Yang anehnya, bukannya dilakukan pemeriksaan lebih lanjut seperti otopsi, untuk memastikan bahwa ini bukan KIPI - tp mereka tetap bersikukuh bahwa ini kebetulan. Korban KIPI paling banyak muncul di daerah perifer atau pinggiran, bukan kota besar.
Sayang tenaga kesehatan terlalu sombong untuk mengakui bahwa vaksin memiliki resiko. Minimal mengakui bahwa vaksin tidak 100% aman dan tidak 100% melindungi. Mereka tetap saja berkoar-koar vaksin aman, aman, dan aman.
Apakah menunggu anak kita jd korban untuk sadar bahwa vaksin terlalu beresiko?
Belum pernah dilakukan penelitian yang nyata dimana membandingkan kesehatan anak yang tanpa vaksin dan berasal dari orangtua yang tanpa vaksin dengan kesehatan anak dengan vaksin dan berasal dari orangtua dengan vaksin.
Pengalaman saya di lapangan, sebagai awal memutuskan untuk menolak vaksinasi adalah faktanya anak-anak tanpa vaksin lebih sehat daripada anak dengan vaksin. Dalam 1 tahun mengalami 10x common cold/flu/demam adalah menunjukkan adanya masalah dalam sistem imunitas anak.
Setelah membaca kisah bunda Afi diatas, saya jadi prihatin dengan kalimat ini »
“@dr_p:Knp lumpuh krn polio,radang otak krn tbc,leher dilobangi krn difteri ga ditakuti,tp KIPI yg jarang n ringan malah lbh ditakuti?”
Hmm.. Iya sih, bayi yang meninggal adalah kasus ringan karena orangtua tidak perlu sibuk melayani seumur hidup anaknya yang lumpuh total pasca vaksinasi.
Semakin prihatin dengan pendapat dr dokter anak inisial, F »

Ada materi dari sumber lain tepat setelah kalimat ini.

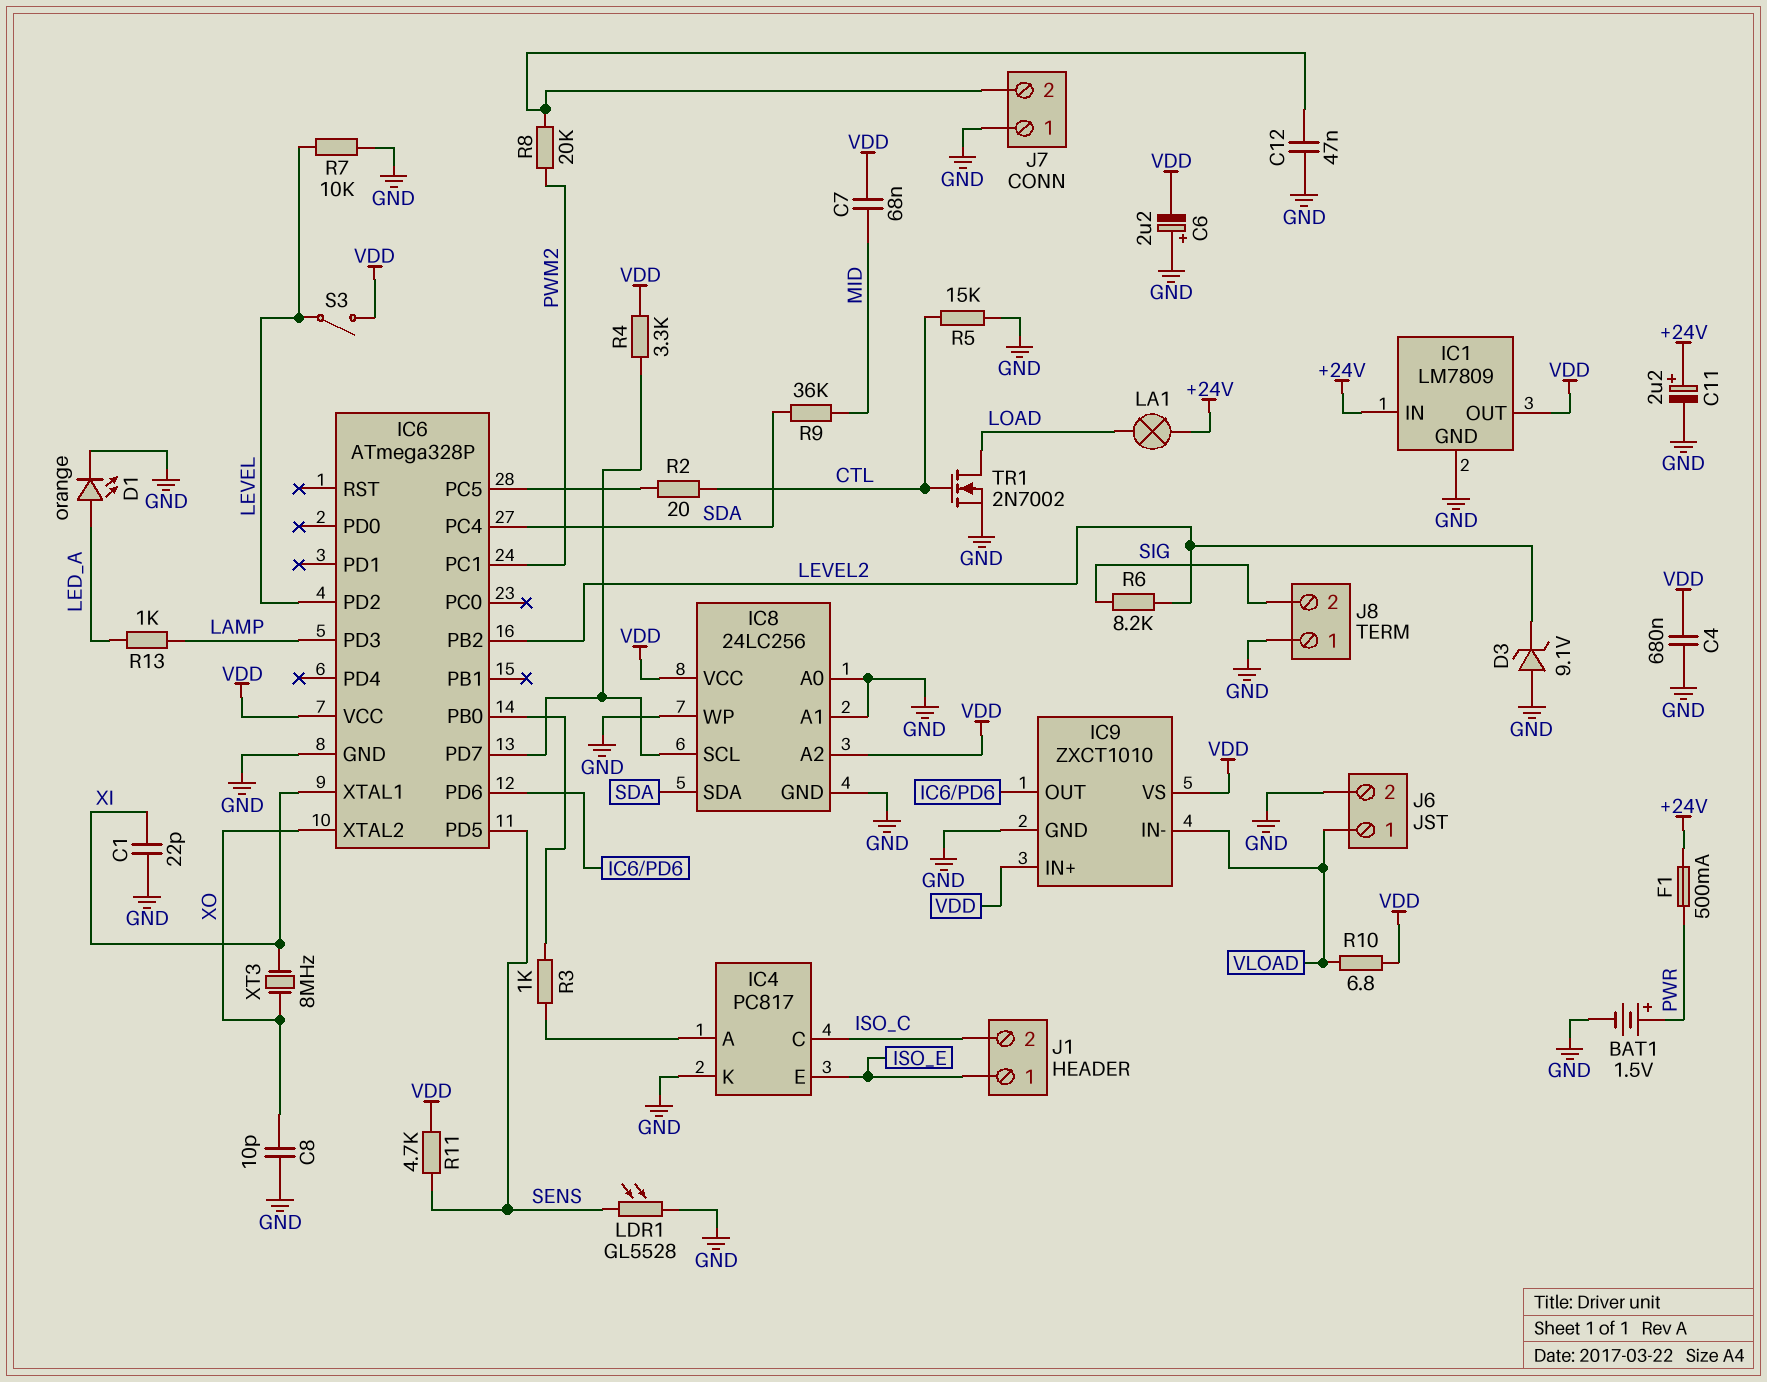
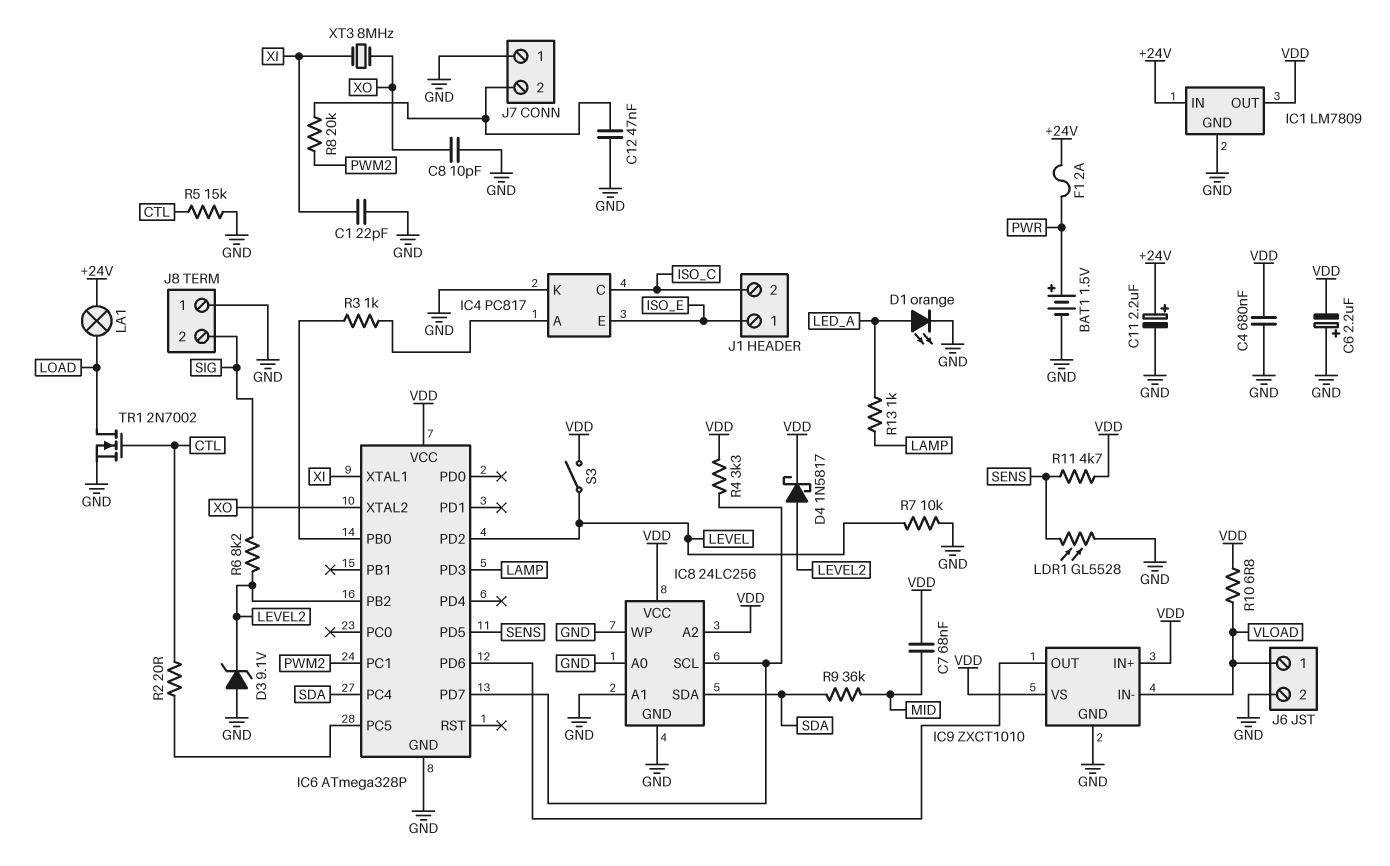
D4: none -> schottky 1N5817 (A LEVEL2, K VDD)
F1: 500mA (+24V, PWR) -> 2A (+24V, PWR)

Vaksin tanpa KIPI tuh gimana caranya sih? Minum jamu aja bikin banyak kencing kok. Saya aja minum wedang jahe sendawa melulu. 100% kebal? Superman aja ada titik lemahnya kok.
Well doc, sebagai informasi terapi herbal memang memberikan reaksi kencing lebih banyak. Semua herbalis paham akan hal tersebut. Miris sekali jika membandingkan vaksin dengan weddang jahe (???). Superman hanya kisah fiktif alias khayalan, sedangkan KIPI adalah kisah nyata. Ini bayi loohhh.. Bukan batuu yaahh..
So, jadilah orangtua yang kritis.. Pelajari dengan baik dan berdo’a.